Check out this great article talking about the evolution of CNN architecture:

How CNN architectures evolved?

“The theory behind AI that everyone should know”

medium.com

Reversible Architectures

I’m once again reiterating that you will not understand the YOLO framework without understanding the entire object detection pipeline, please check the above two blogs. They cover everything in super detail.

Let’s try to focus our attention on reversible architectures and why we need such architectures.

The fundamental principle in these architectures is reversibility. In a traditional neural network, as data propagates through layers, information loss can occur due to transformations. Reversible architectures aim to mitigate this by ensuring each layer’s output can theoretically be used to reconstruct the original input perfectly. This helps preserve valuable information for more accurate predictions.
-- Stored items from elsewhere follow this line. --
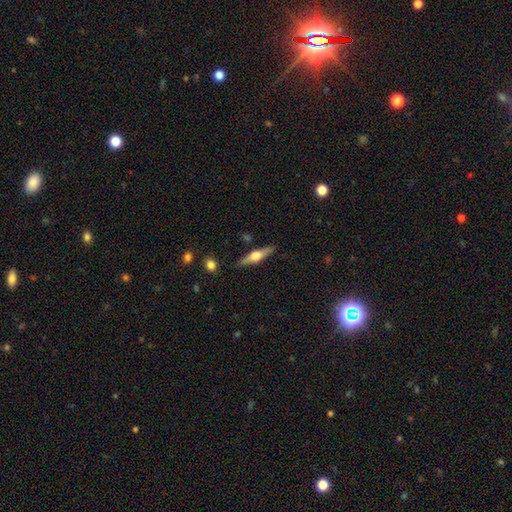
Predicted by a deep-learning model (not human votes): Smooth or featured: featured or disk — 59% (smooth — 35%)
Edge-on disk: yes — 95% (no — 5%)
Edge-on bulge: rounded — 93% (boxy — 5%)
Merging: none — 87% (minor disturbance — 9%)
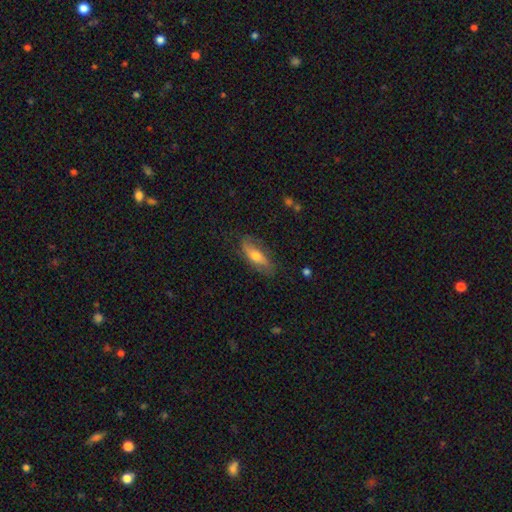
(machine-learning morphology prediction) smooth_or_featured: smooth (p=0.52) [alt: featured or disk p=0.41]
how_rounded: in between (p=0.64) [alt: cigar-shaped p=0.33]
merging: none (p=0.74) [alt: minor disturbance p=0.19]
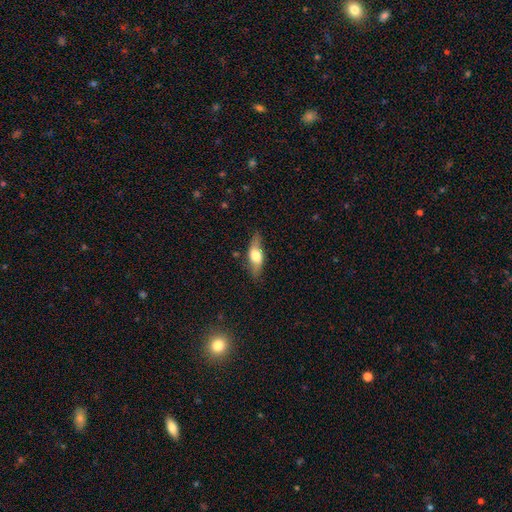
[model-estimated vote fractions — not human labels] The model was most divided on "smooth or featured": smooth: 54%, featured or disk: 39%, star or artifact: 7%. More confident: merging — none (78%); how rounded — in between (62%).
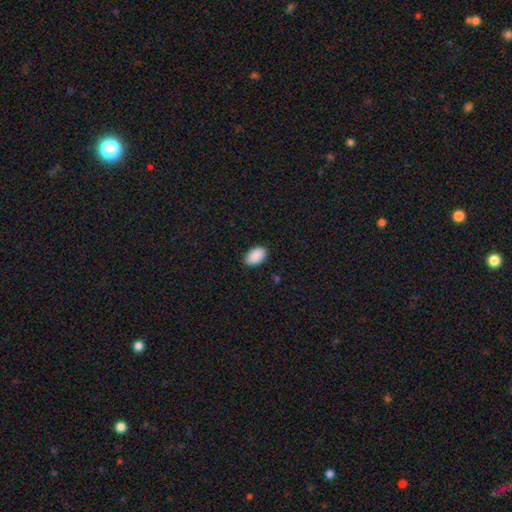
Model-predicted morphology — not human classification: A smooth galaxy with no disk features (91%) that is in between round and cigar-shaped (94%).

Vote fractions:
- Smooth or featured? smooth: 91% / star or artifact: 6% / featured or disk: 2%
- How rounded? in between: 94% / round: 5% / cigar-shaped: 1%
- Merging? none: 88% / minor disturbance: 9% / major disturbance: 2% / merger: 1%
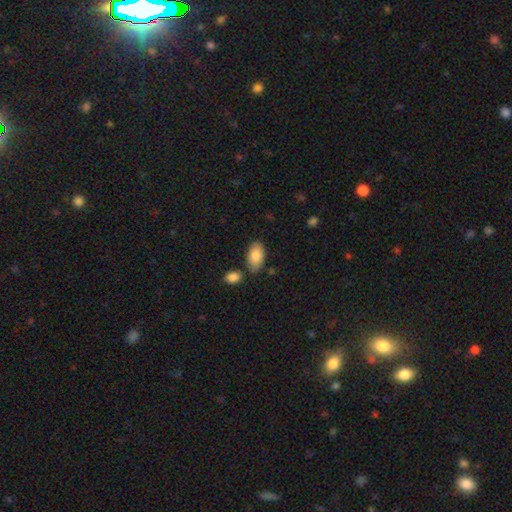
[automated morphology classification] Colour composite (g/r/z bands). It shows a smooth galaxy with no disk features (86%) that is in between round and cigar-shaped (95%). Merging: none (72%).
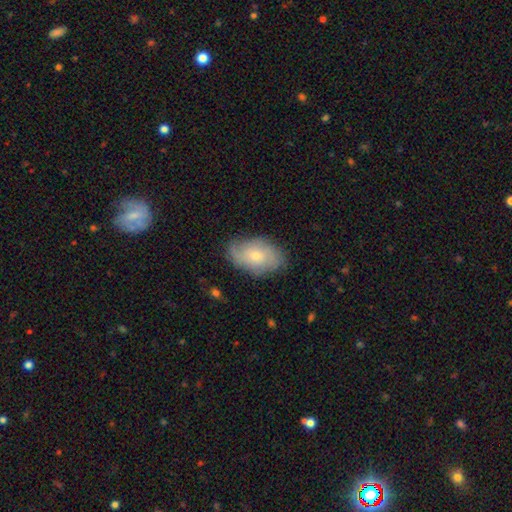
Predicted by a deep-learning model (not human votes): Q: Smooth or featured?
A: featured or disk (48%); runner-up: smooth (45%)
Q: Merging?
A: none (72%); runner-up: minor disturbance (21%)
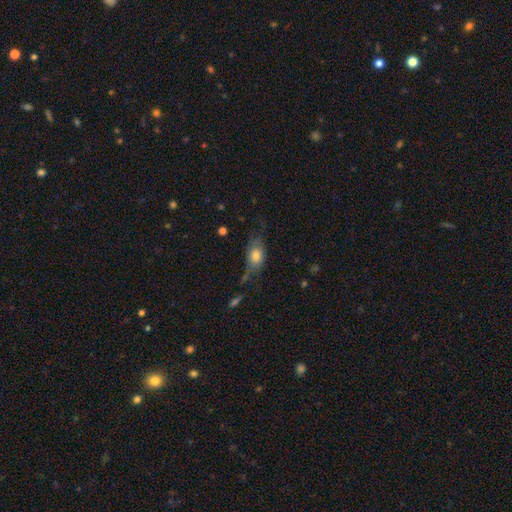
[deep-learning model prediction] smooth_or_featured: smooth (p=0.71) [alt: featured or disk p=0.21]
how_rounded: in between (p=0.80) [alt: round p=0.13]
merging: none (p=0.50) [alt: minor disturbance p=0.29]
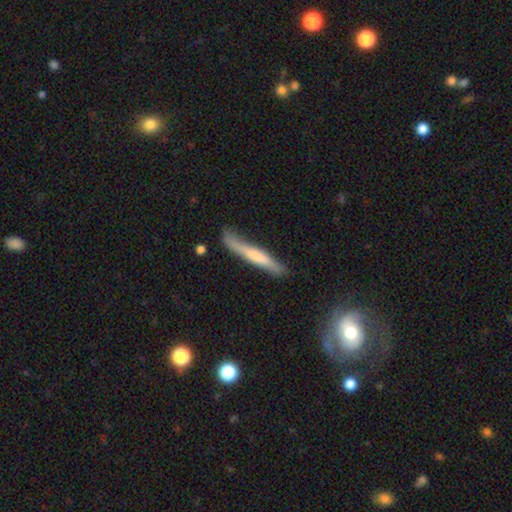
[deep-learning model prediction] Smooth or featured: smooth — 57% (featured or disk — 37%)
How rounded: cigar-shaped — 94% (in between — 4%)
Merging: none — 65% (minor disturbance — 24%)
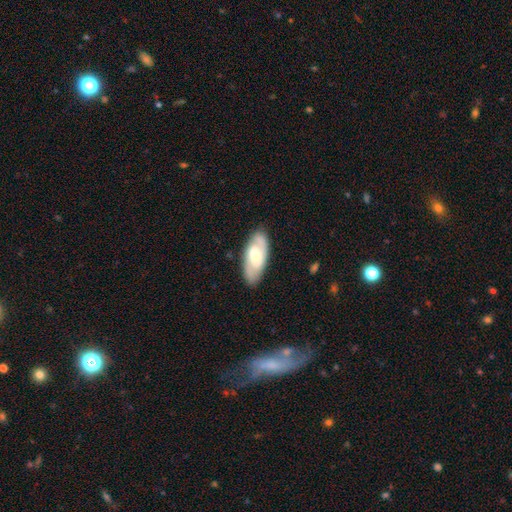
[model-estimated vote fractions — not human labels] Overall: featured or disk (62%; smooth 33%). Edge-on disk: no (91%). Bar: weak (42%; no 39%). Spiral arms: yes (81%). Bulge size: moderate (44%; small 39%). Merging: none (84%).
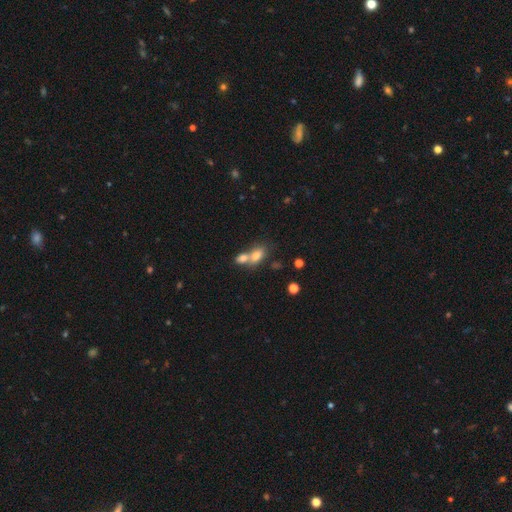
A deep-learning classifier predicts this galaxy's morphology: This is likely a smooth galaxy (76%). How rounded: clearly in between (80%). Merging: likely merger (62%).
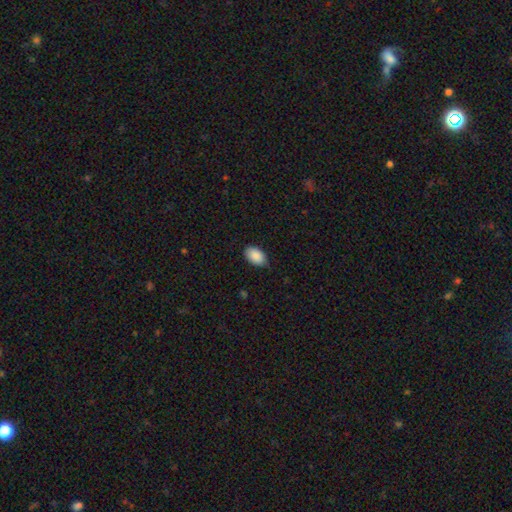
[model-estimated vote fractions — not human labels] This appears to be a smooth galaxy with no disk features (89%) that is in between round and cigar-shaped (91%). Merging: none (80%).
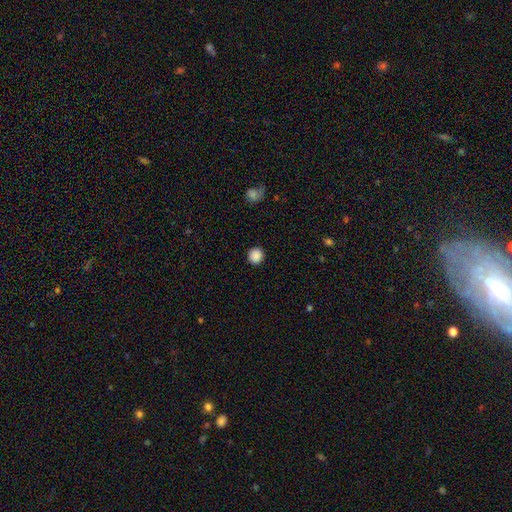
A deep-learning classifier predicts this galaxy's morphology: A smooth galaxy with no disk features (88%) that is round (88%).

Vote fractions:
- Smooth or featured? smooth: 88% / star or artifact: 9% / featured or disk: 3%
- How rounded? round: 88% / in between: 11% / cigar-shaped: 1%
- Merging? none: 91% / minor disturbance: 6% / major disturbance: 2% / merger: 1%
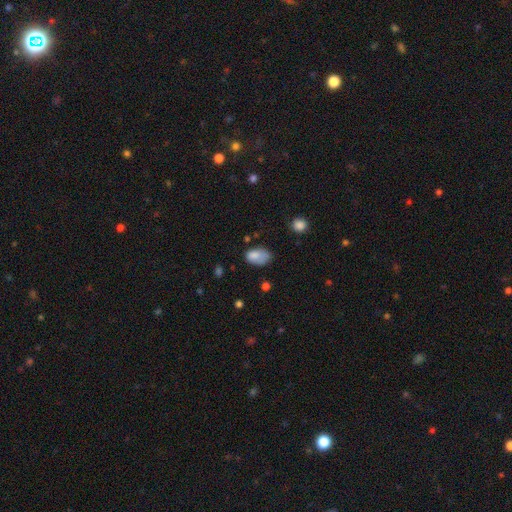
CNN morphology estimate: type=smooth (81%); roundness=in between (89%); merging=none (47%).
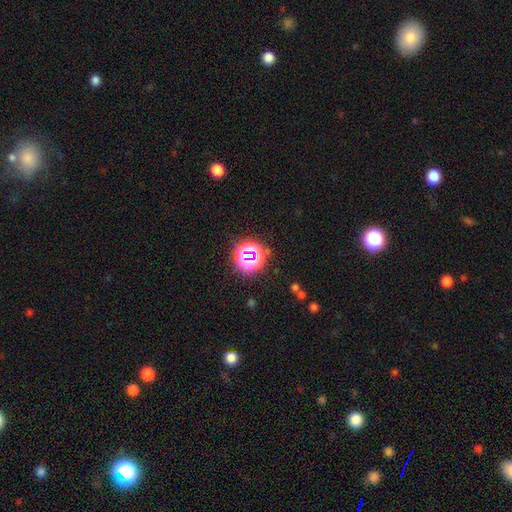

Res2Net: Employs a hierarchical residual-like structure where input data is split into smaller partitions. Each partition undergoes transformations, and the results are concatenated before being passed to the next module. This allows for the extraction of features at multiple scales.

RevCol: This architecture introduces multi-level reversibility. Different units within a layer operate on distinct data partitions, providing a richer hierarchical representation of the original information.

YOLOv9 introduces the DynamicDet architecture as the basis for designing reversible branches. DynamicDet combines CBNet and the high-efficiency real-time object detector YOLOv7 to achieve a very good trade-off between speed, number of parameters, and accuracy.

Deep Supervision

Deep supervision is a technique commonly used to improve the training of deep neural networks. It involves adding extra “prediction layers” within the network’s intermediate stages. These additional layers provide direct supervision signals to earlier layers, forcing them to learn meaningful representations. Examples in transformer-based architectures often use multi-layer decoders for this purpose.

Beyond Simple Predictions: Additional Tasks

Another form of auxiliary supervision uses additional metadata to guide the learning process:

Metadata Guidance: Relevant task-specific information can be used to shape the feature maps generated by intermediate layers. This forces the model to extract features relevant to the target task even in the earlier network stages.
Examples: Using segmentation or depth loss to improve object detection models exemplifies this approach.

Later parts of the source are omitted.